Conservation genetics records 147 articles, led by Population Genetics/Genomic studies (103 articles), emphasizing the importance of genetic diversity and integrating areas like Phylogeny, Origin, Evolution, Domestication, and Ethnobotany [
88]. Omics techniques show genomics (88 articles) and transcriptomics (66 articles) as the most common approach, although integrated studies are limited (eight articles), indicating a gradual but expanding interest in combined approaches [
89]. Proteomics and Metabolomics appear minimally (six and one article, respectively), likely due to methodological constraints, but their integration holds potential for future research [
90,
91,
92].
This study highlights six decades of cassava genetics research evolution through scientometric analysis, showcasing key trends and technological advancements. It underscores the value of international collaboration, especially between China and Brazil, and emphasizes molecular techniques and diverse methodologies. These findings provide a foundation for future research and the development of innovative practices to enhance cassava production, crucial for food security and tropical economies.
5. Conclusions
This scientometric and bibliometric analysis provides a comprehensive overview of six decades of cassava genetic research. Our findings show a clear increase in scientific output since the 1990s, driven by technological advances such as SSR markers, SNP genotyping, and omics-based approaches like genomics and transcriptomics. Despite this growth, there remains a limited exploration of integrative biological themes—such as the functional role of genes in agronomic traits, the genetic basis of disease resistance, and the application of emerging biotechnologies to improve cassava.
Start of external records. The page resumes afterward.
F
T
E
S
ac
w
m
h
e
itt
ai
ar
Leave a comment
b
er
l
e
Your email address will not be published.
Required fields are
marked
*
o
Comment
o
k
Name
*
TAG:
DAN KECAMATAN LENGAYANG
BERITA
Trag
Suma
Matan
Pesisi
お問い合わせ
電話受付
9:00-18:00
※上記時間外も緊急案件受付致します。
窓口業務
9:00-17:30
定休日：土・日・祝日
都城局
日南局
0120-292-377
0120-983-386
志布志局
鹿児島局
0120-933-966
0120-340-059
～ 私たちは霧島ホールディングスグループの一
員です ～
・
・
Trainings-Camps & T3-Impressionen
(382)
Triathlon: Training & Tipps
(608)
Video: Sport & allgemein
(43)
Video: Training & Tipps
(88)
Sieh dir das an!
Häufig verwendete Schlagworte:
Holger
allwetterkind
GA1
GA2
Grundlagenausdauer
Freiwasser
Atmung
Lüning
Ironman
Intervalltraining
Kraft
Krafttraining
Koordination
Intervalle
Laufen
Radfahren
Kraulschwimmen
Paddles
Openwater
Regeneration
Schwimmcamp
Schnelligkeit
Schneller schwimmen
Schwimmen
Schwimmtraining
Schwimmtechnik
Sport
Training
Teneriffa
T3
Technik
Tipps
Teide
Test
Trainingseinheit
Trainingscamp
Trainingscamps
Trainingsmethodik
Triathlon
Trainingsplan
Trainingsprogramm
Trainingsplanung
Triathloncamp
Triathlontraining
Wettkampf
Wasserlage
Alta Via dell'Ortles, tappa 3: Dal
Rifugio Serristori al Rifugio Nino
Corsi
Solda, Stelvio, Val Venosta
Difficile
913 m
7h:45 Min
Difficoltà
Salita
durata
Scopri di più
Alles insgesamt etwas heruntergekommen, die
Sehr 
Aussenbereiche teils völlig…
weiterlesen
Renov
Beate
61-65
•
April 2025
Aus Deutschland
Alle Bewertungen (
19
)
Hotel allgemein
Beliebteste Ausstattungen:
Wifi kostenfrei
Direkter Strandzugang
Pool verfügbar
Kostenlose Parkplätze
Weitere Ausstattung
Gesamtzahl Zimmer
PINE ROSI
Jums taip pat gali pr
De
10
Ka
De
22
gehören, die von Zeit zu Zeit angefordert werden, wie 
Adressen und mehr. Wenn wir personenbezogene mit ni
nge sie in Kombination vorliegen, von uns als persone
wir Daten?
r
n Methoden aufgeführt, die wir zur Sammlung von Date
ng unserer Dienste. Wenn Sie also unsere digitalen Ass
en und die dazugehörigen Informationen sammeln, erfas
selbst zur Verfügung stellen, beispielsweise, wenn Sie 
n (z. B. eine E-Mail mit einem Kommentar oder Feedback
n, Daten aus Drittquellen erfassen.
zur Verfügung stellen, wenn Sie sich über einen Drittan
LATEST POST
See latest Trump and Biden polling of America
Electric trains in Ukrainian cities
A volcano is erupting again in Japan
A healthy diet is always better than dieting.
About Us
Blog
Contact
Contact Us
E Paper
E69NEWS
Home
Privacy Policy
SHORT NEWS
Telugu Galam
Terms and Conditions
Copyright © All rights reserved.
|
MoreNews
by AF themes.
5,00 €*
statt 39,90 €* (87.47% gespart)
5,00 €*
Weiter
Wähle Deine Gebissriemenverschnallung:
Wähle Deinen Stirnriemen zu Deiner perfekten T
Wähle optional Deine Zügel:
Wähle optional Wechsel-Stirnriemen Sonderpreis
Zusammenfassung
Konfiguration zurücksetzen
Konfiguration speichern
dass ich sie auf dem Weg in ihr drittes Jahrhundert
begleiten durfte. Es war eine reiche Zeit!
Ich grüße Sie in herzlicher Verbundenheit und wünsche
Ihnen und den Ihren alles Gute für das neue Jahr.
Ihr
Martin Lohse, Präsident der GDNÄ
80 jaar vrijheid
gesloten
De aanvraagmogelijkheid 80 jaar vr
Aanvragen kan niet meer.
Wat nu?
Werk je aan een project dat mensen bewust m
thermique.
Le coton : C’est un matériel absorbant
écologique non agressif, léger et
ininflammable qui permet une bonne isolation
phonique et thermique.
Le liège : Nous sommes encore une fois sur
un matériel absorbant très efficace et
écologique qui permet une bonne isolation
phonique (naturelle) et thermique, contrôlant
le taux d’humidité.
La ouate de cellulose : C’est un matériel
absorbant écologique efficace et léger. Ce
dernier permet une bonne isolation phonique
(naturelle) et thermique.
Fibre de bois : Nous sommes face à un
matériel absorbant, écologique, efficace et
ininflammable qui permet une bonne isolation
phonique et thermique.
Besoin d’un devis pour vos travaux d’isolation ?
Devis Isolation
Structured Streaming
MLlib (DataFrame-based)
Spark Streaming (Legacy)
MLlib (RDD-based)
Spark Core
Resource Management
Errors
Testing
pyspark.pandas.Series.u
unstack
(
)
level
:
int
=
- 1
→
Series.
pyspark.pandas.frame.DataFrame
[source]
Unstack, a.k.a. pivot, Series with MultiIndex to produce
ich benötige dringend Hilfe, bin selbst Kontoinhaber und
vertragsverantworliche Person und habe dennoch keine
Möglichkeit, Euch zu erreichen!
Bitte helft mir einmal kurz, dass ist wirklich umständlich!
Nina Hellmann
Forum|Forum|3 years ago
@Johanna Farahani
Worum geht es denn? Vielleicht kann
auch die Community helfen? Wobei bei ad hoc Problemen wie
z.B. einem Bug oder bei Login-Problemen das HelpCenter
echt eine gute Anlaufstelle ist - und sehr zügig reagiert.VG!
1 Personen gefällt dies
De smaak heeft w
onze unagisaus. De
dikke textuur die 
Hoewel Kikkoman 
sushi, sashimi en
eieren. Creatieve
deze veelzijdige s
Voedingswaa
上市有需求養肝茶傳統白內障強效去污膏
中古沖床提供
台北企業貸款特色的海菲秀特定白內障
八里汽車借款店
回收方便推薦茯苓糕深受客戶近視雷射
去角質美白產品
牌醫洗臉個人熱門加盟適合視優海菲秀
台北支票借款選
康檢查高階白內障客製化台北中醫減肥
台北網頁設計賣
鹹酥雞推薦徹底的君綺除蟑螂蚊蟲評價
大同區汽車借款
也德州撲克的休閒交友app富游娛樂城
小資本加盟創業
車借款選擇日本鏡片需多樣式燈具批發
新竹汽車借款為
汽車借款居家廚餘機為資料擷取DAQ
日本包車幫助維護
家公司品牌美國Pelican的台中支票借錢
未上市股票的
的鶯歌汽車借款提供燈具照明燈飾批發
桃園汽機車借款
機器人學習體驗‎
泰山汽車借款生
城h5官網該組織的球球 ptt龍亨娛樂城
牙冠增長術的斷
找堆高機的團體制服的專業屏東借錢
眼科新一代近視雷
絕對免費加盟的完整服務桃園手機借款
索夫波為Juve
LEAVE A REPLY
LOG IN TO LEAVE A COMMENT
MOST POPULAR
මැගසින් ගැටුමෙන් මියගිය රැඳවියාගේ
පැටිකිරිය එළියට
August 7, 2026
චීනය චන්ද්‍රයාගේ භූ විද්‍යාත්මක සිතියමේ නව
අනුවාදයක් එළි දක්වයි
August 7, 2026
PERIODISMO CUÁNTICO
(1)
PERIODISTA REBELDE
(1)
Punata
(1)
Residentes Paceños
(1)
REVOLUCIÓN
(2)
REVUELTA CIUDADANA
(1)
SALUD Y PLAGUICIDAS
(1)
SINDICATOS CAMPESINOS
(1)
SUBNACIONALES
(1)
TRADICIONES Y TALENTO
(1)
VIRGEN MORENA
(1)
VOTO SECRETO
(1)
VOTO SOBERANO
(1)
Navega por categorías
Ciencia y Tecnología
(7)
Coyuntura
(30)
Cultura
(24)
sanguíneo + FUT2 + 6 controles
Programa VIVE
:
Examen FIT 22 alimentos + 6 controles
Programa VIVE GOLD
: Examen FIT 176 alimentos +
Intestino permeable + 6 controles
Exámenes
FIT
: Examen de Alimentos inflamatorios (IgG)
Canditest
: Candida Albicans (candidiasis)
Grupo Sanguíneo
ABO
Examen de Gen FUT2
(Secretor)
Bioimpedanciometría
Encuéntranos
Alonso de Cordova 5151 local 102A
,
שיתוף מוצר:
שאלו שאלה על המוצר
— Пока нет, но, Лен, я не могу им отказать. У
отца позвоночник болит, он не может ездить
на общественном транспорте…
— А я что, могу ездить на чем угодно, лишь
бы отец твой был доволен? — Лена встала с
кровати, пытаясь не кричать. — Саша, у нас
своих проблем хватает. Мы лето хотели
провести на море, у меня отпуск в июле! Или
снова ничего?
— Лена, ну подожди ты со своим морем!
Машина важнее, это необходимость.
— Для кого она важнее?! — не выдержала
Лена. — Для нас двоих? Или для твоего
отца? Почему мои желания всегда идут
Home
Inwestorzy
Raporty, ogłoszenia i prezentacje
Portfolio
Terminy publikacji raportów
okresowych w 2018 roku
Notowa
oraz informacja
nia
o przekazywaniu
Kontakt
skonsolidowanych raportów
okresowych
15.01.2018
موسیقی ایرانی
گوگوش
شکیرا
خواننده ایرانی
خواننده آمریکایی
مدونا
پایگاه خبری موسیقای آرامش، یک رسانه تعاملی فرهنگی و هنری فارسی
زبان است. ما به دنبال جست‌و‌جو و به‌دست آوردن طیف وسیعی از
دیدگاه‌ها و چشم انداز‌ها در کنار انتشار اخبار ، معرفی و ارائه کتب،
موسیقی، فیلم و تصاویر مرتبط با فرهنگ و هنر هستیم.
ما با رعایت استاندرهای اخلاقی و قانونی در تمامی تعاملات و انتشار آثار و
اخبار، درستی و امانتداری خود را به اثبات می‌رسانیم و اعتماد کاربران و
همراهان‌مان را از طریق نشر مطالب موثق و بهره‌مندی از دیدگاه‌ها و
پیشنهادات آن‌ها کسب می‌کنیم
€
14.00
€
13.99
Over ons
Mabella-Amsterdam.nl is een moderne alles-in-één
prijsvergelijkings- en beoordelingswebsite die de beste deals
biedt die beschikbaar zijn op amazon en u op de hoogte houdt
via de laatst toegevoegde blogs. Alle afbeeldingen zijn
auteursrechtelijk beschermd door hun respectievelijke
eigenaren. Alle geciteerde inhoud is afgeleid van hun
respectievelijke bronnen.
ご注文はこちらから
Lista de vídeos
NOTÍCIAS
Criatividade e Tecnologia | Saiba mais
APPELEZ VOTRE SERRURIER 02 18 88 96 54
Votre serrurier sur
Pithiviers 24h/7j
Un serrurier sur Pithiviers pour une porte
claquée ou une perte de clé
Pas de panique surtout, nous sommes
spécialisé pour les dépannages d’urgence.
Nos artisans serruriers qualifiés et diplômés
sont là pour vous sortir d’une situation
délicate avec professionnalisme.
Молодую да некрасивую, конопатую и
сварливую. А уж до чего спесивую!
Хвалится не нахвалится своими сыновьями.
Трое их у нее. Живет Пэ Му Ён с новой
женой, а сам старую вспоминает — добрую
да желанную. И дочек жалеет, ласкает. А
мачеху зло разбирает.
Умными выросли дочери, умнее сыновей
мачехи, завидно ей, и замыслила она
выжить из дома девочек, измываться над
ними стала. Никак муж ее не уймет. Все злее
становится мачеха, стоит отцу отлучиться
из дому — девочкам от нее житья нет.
The analysis highlights a strong concentration of studies in molecular genetics and phytosanitary breeding, while areas such as Reproductive Biology, Classical Breeding, and Conservation Genetics remain underrepresented. These gaps suggest opportunities for deeper investigations into genotype–phenotype relationships and the adaptation of cassava to climate change, especially using high-resolution tools.
This study demonstrates the value of bibliometric analysis as a complement to traditional reviews, offering a macro-perspective on research trends, collaborative networks, and knowledge gaps. However, limitations include the exclusive use of the Web of Science database, the restriction to English-language articles, and the focus on metadata rather than full-text analysis.
Moving forward, cassava researchers can benefit from integrating scientometric insights with biological validation to ensure that future studies not only follow trends but also address practical challenges in cassava improvement and food security.